■ What to work on
Beginning at the line containing "focal_35mm: 88" and continuing to the end of the records below, give each line again exactly as it stands, and only those lines.

[Record extracts — start]

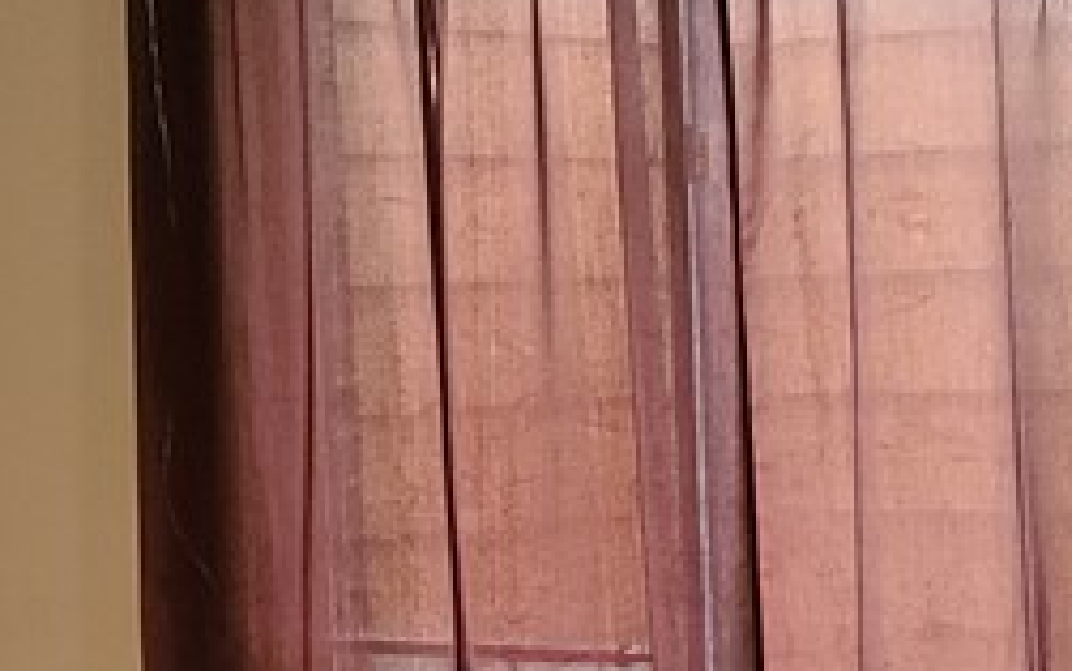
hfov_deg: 16.4
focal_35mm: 121
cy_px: 808
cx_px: 1328
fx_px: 3536
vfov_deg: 10.6
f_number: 2
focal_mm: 5.9
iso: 640
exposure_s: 1/17
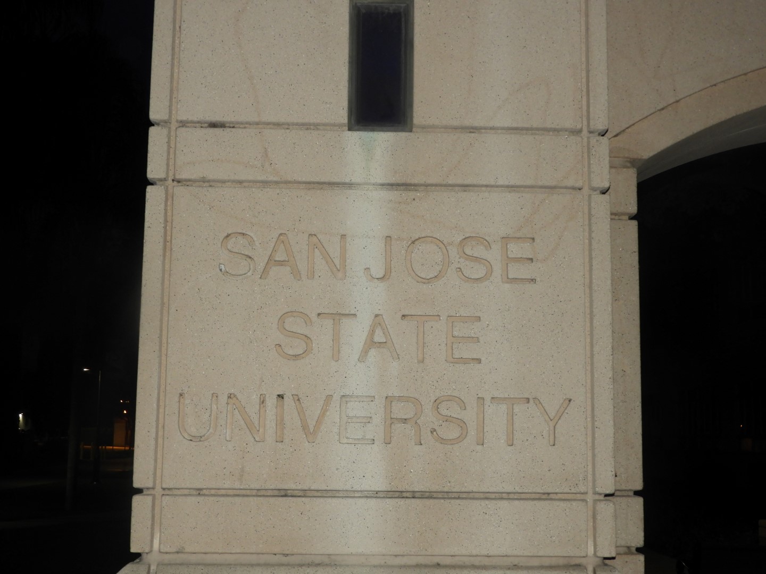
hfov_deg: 38.2
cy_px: 287
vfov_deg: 29.1
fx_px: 1106
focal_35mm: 50
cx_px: 383
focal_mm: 9
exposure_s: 1/30
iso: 200
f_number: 4
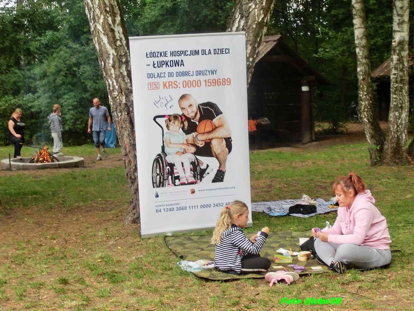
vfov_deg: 19.4
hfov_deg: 25.7
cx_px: 207
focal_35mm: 76
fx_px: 909
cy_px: 156
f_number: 4.9
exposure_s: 1/50
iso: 100
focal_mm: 13.48
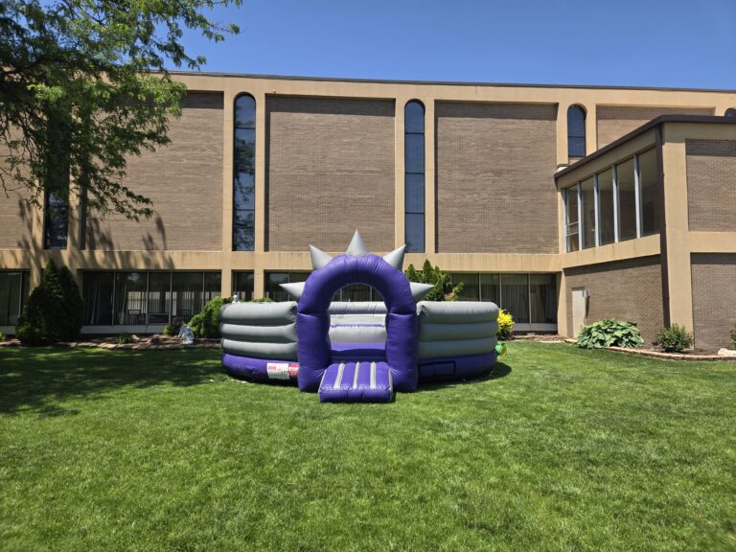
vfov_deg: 58.9
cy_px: 276
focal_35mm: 23
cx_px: 368
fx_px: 489
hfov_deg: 73.9
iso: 25
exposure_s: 1/1593
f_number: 1.8
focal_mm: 5.4
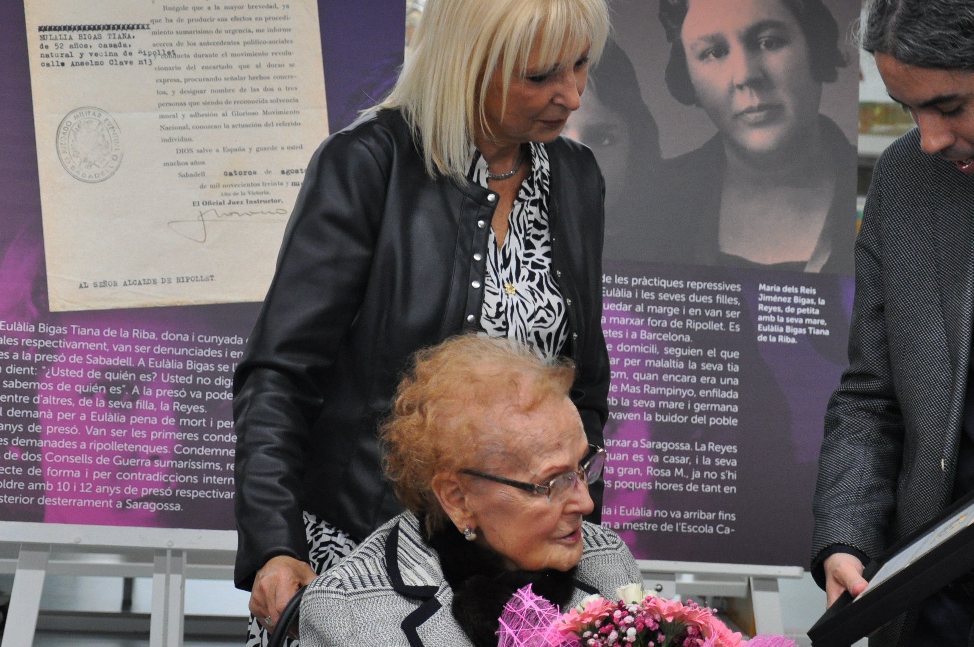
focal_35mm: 88
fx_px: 2378
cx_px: 622
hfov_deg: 23.1
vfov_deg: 15.4
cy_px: 473
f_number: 4.2
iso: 800
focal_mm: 34
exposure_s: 1/40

[Record extracts — finish]

■ Your response
focal_35mm: 88
fx_px: 2378
cx_px: 622
hfov_deg: 23.1
vfov_deg: 15.4
cy_px: 473
f_number: 4.2
iso: 800
focal_mm: 34
exposure_s: 1/40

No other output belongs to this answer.